As for my poetry I like to make an impact not for attention (although thats nice) but to better the world. Like our presence here, all of us, to better the mental health of ourselves and help others. 

 

You mentioned boundaries-

"boundaries are more impactful and just to those that had to create them by force"   

"you might need to gain strength ongoing till you pass, that's ok if you dont aim for a cure"......

I'm rambling, sorry. 

 

TonyWK

I agree wholeheartedly smallwolf.

 

Yes perhaps if we all put our heads together, we could come up with a brilliant manual of instructions on how to shut the inner noise once and for all.

Perhaps a new subject for a new thread?

What do you think small wolf and Tony Wk?

I had a conversation about this subject a while back with quirkywords and Eagle Ray.  A good laugh.

Humour always saves the day.

Actually humour shuts up the inner noise for a while anyway.

 

Ems 26

 

 

Hello again Tony WK

 

I hope that you don’t mind my responding to everything that you write to me.

 

I find your response, that you experienced the most profound transformation in your life, even more inspiring than the incident that you wrote about which is incredible.

 

I am, a positive person.  Surprise, surprise.  My opening up about my true feelings of whatever, can come across as negative, understandably as nobody knows me.  I did not take offence either. 

 

MDD along with other stuff that I just get tired of thinking about, can leave footprints of negativity from the words written. 

 

Your poetry always leaves me feeling emotional. 

 

I am so very pleased for you that you found your inner strength and crawled out of the sand to remain the man you are.

 

You have never come across to me as a person who thinks that they are better than others.
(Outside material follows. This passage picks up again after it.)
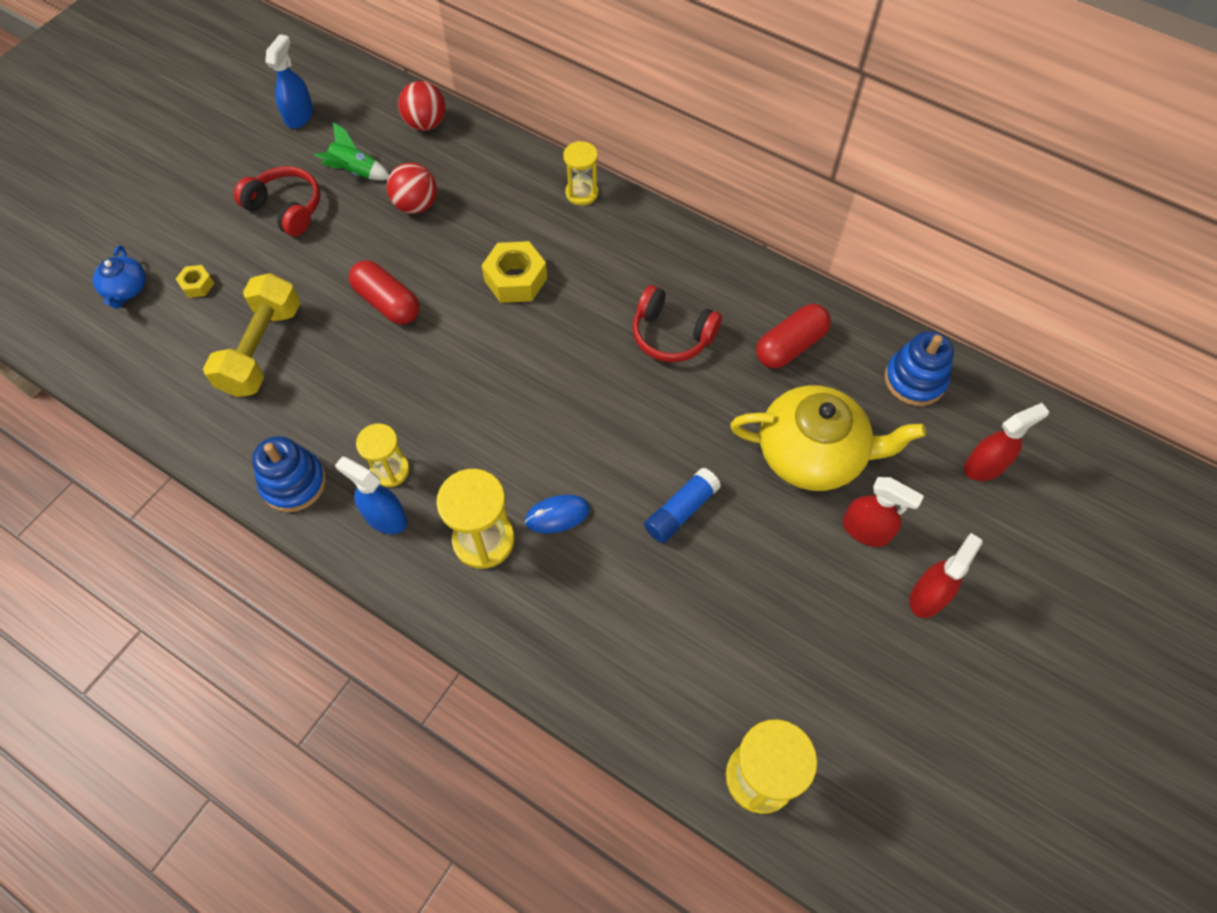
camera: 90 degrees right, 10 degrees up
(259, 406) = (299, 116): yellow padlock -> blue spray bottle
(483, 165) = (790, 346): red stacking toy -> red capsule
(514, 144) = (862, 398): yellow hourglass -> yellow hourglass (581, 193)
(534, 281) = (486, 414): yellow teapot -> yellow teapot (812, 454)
I sense that you genuinely care and have far more gifts than you give yourself credit.

 

Please do not try to be someone you think others expect that you should be (part might come from such struggles and poor treatment growing up)

 

Please be you, because you have much to offer those who are lost and do not know where to start.
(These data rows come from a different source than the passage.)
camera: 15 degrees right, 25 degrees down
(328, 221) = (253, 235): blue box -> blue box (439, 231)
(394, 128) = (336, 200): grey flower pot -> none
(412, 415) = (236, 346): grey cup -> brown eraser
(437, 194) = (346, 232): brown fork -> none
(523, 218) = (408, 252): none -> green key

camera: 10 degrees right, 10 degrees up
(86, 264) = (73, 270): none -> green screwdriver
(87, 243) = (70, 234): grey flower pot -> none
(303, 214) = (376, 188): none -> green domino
I felt so lost and unheard when I first landed. Many people might be reading but for their own reason do not leave their footprints.  Not ready to use their own voice.
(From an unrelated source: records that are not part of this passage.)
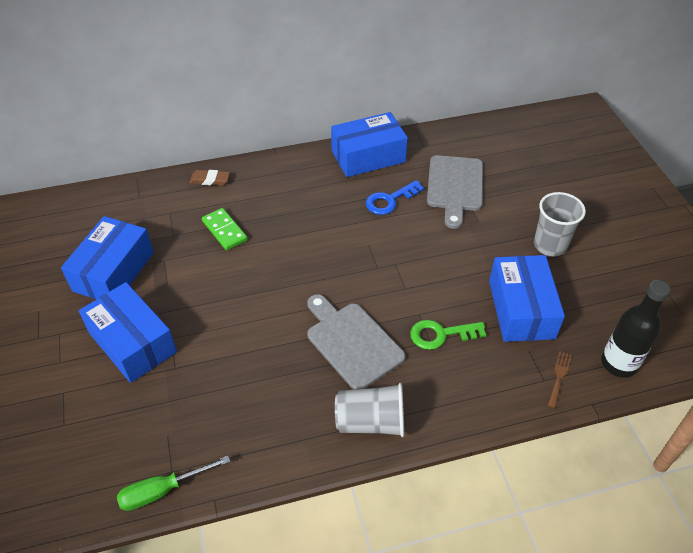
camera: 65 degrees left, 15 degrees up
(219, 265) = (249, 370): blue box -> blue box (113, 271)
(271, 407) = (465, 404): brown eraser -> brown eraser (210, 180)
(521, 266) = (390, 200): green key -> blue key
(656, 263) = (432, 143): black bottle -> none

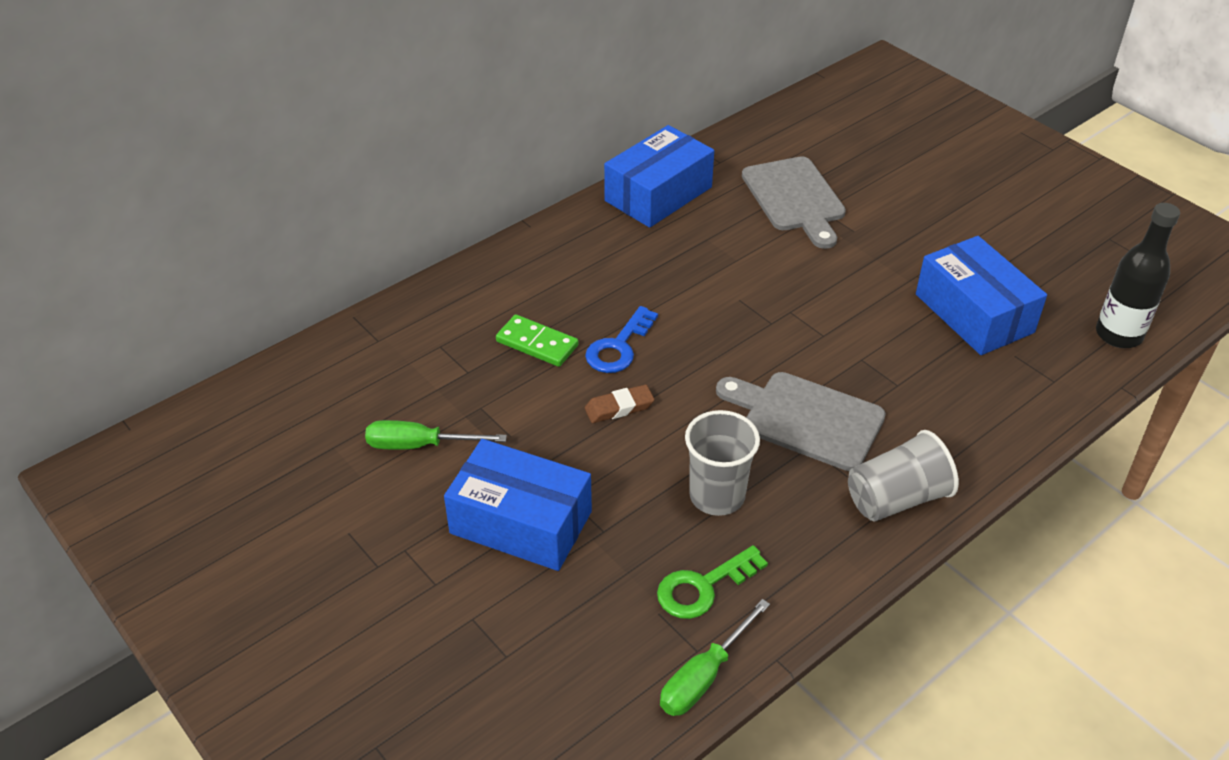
camera: 25 degrees left, 5 degrees down
(113, 271) = (420, 445): blue box -> green screwdriver
(210, 180) = (464, 286): brown eraser -> brown eraser (619, 407)
(390, 200) = (727, 239): blue key -> blue key (618, 347)
(441, 334) = (904, 372): green key -> green key (703, 587)
(550, 245) = (954, 231): grey cup -> grey cup (717, 496)
(559, 376) = (1067, 371): brown fork -> none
Yes, you help many.  You are a champion, remember?   Take care and thank you   Ems26

Ems,

 

You said...

 

Perhaps a new subject for a new thread?

What do you think small wolf and Tony Wk?

 

My reply is "why not?!?"

 

Send me a link to it and I will visit you there... We all have own ways to deal with these things and what works from one may or may not work for another. But you have to try to find out.

Yes EMS I agree why not?

 

I'll leave that to you to start in the topic theme.

 

TonyWK

 

Good morning smallwolf and white knight,

 

Thank you for the encouragement re "why not"

 

I did some researching and found a thread that I had posted on a few times by quirkywords. Had forgotten about this when made my suggestion. 

I think that there are enough floating around without my adding any more.

 

Ems

Perhaps you could tell me what the thread is and revive it?